Non ancora. Se si vince stasera e i gobbi vincono con l’Atalanta (cosa possibilissima soprattutto se non vincessero stasera con la Riomma) ci andiamo noi in CL.

Tutto sta nel vincere stasera.


----------



## EmmePi (11 Maggio 2019)

Vediamo cosa ci rispondono, anzi quale scusa inventano per negarcela...


----------



## Ragnet_7 (11 Maggio 2019)

Non servirà a nulla. L'Atalanta ormai ha un boost tale che andrà sciolta a prendere almeno 1 punto a Torino e 3 in casa con il Sassuolo. Noi siamo sicuri di poterne fare 9? Io direi proprio di no.


----------



## Lorenzo 89 (11 Maggio 2019)

Ma come fate ancora a crederci? Anche se l'Atalanta le perdesse tutte quante, noi non vinceremmo mai tre partite di fila.


----------



## Zenos (11 Maggio 2019)

Aspetteranno la partita di stasera per risponderci,se non vinciamo diranno di si per farsi due risate agnelli,percassi e Gravina.


----------



## MrPeppez (11 Maggio 2019)

A.C Milan 1899 ha scritto:


> Non ancora. Se si vince stasera e i gobbi vincono con l’Atalanta (cosa possibilissima soprattutto se non vincessero stasera con la Riomma) ci andiamo noi in CL.
> 
> Tutto sta nel vincere stasera.



Ma figurati se la Juve ci fa il favore...il punto glielo lascia


----------



## A.C Milan 1899 (11 Maggio 2019)

MrPeppez ha scritto:


> Ma figurati se la Juve ci fa il favore...il punto glielo lascia



Puzzerebbe troppo. E hanno CR7 e la classifica cannonieri. Lui è un professionista, per fortuna.


----------



## A.C Milan 1899 (11 Maggio 2019)

Lorenzo 89 ha scritto:


> Ma come fate ancora a crederci? Anche se l'Atalanta le perdesse tutte quante, noi non vinceremmo mai tre partite di fila.




Occhio all’Inda che domani sera potrebbe perdere.

E secondo me l’Atalanta perde al Gobbentus stadium.


----------



## Lorenzo 89 (11 Maggio 2019)

A.C Milan 1899 ha scritto:


> Occhio all’Inda che domani sera potrebbe perdere.
> 
> E secondo me l’Atalanta perde al Gobbentus stadium.



Perdere in casa contro il Chievo?


----------



## Zenos (11 Maggio 2019)

A.C Milan 1899 ha scritto:


> Occhio all’Inda che domani sera potrebbe perdere.
> 
> E secondo me l’Atalanta perde al Gobbentus stadium.
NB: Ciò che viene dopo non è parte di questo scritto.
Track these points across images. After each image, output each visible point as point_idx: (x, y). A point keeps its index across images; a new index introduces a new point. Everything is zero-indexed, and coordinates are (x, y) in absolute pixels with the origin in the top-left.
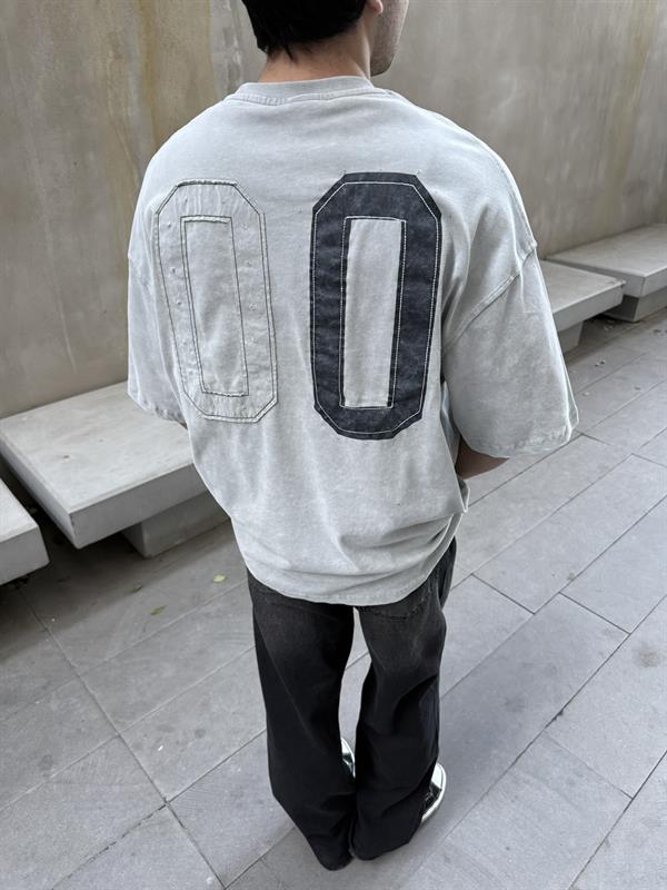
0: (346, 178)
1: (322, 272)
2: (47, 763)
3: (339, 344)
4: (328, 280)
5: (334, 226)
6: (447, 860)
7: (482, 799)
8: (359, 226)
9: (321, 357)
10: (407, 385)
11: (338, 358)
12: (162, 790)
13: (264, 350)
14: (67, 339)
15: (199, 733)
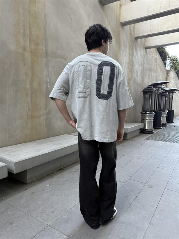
0: (103, 62)
1: (99, 73)
2: (11, 224)
3: (101, 83)
4: (100, 74)
5: (101, 67)
6: (121, 223)
7: (125, 212)
8: (104, 67)
9: (98, 86)
10: (110, 90)
11: (100, 85)
12: (46, 223)
13: (89, 85)
14: (7, 132)
15: (53, 212)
l unica possibilità la ripongo in carletto. Alla prossima l'Inda va a Napoli è la nostra unica speranza.


----------



## A.C Milan 1899 (11 Maggio 2019)

Lorenzo 89 ha scritto:


> Perdere in casa contro il Chievo?



Mi ero sbagliato e credevo che giocasse già a Napoli.


----------



## 7vinte (11 Maggio 2019)

Lorenzo 89 ha scritto:


> Perdere in casa contro il Chievo?



Serafini gufa di brutto a Milan Tv. Anche con la lazio sembrava scontato


----------



## MrPeppez (12 Maggio 2019)

A.C Milan 1899 ha scritto:


> Puzzerebbe troppo. E hanno CR7 e la classifica cannonieri. Lui è un professionista, per fortuna.



Lui...


----------